-- Exercise details --
Retype every record below exactly as it is written.

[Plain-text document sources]
>>>>>
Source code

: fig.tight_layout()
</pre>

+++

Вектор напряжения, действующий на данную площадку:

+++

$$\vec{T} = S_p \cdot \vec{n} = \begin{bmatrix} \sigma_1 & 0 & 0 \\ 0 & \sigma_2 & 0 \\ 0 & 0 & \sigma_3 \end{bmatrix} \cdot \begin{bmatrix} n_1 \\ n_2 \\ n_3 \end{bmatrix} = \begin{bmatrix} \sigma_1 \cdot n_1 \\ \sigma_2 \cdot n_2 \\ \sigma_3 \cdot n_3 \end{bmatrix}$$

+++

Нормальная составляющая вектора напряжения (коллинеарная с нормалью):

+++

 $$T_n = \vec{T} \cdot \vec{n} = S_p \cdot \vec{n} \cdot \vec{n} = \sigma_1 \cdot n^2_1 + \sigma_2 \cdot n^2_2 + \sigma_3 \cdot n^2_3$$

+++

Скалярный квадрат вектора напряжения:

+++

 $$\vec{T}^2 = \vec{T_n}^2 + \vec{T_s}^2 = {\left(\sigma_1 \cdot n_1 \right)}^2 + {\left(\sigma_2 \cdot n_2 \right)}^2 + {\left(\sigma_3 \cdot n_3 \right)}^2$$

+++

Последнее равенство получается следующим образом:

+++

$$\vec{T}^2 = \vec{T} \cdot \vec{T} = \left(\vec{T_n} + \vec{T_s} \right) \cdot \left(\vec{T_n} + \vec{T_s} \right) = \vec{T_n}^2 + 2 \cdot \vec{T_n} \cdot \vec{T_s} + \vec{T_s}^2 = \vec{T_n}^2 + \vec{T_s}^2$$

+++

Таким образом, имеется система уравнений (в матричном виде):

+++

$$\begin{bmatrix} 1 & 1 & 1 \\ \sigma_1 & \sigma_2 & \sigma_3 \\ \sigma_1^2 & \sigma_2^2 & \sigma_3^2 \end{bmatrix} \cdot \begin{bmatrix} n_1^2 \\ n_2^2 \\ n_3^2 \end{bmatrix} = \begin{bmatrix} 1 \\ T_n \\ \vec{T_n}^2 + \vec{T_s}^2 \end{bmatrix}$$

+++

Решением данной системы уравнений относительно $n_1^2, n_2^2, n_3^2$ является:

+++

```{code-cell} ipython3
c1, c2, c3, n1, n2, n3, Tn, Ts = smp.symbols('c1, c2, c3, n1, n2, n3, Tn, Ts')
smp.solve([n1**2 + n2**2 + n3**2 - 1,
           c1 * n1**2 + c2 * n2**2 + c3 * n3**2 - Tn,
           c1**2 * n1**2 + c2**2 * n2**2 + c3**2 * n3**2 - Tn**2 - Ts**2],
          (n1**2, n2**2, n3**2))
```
<<<<<
-- Written response --
Source code

: fig.tight_layout()
</pre>

+++

Вектор напряжения, действующий на данную площадку:

+++

$$\vec{T} = S_p \cdot \vec{n} = \begin{bmatrix} \sigma_1 & 0 & 0 \\ 0 & \sigma_2 & 0 \\ 0 & 0 & \sigma_3 \end{bmatrix} \cdot \begin{bmatrix} n_1 \\ n_2 \\ n_3 \end{bmatrix} = \begin{bmatrix} \sigma_1 \cdot n_1 \\ \sigma_2 \cdot n_2 \\ \sigma_3 \cdot n_3 \end{bmatrix}$$

+++

Нормальная составляющая вектора напряжения (коллинеарная с нормалью):

+++

 $$T_n = \vec{T} \cdot \vec{n} = S_p \cdot \vec{n} \cdot \vec{n} = \sigma_1 \cdot n^2_1 + \sigma_2 \cdot n^2_2 + \sigma_3 \cdot n^2_3$$

+++

Скалярный квадрат вектора напряжения:

+++

 $$\vec{T}^2 = \vec{T_n}^2 + \vec{T_s}^2 = {\left(\sigma_1 \cdot n_1 \right)}^2 + {\left(\sigma_2 \cdot n_2 \right)}^2 + {\left(\sigma_3 \cdot n_3 \right)}^2$$

+++

Последнее равенство получается следующим образом:

+++

$$\vec{T}^2 = \vec{T} \cdot \vec{T} = \left(\vec{T_n} + \vec{T_s} \right) \cdot \left(\vec{T_n} + \vec{T_s} \right) = \vec{T_n}^2 + 2 \cdot \vec{T_n} \cdot \vec{T_s} + \vec{T_s}^2 = \vec{T_n}^2 + \vec{T_s}^2$$

+++

Таким образом, имеется система уравнений (в матричном виде):

+++

$$\begin{bmatrix} 1 & 1 & 1 \\ \sigma_1 & \sigma_2 & \sigma_3 \\ \sigma_1^2 & \sigma_2^2 & \sigma_3^2 \end{bmatrix} \cdot \begin{bmatrix} n_1^2 \\ n_2^2 \\ n_3^2 \end{bmatrix} = \begin{bmatrix} 1 \\ T_n \\ \vec{T_n}^2 + \vec{T_s}^2 \end{bmatrix}$$

+++

Решением данной системы уравнений относительно $n_1^2, n_2^2, n_3^2$ является:

+++

```{code-cell} ipython3
c1, c2, c3, n1, n2, n3, Tn, Ts = smp.symbols('c1, c2, c3, n1, n2, n3, Tn, Ts')
smp.solve([n1**2 + n2**2 + n3**2 - 1,
           c1 * n1**2 + c2 * n2**2 + c3 * n3**2 - Tn,
           c1**2 * n1**2 + c2**2 * n2**2 + c3**2 * n3**2 - Tn**2 - Ts**2],
          (n1**2, n2**2, n3**2))
```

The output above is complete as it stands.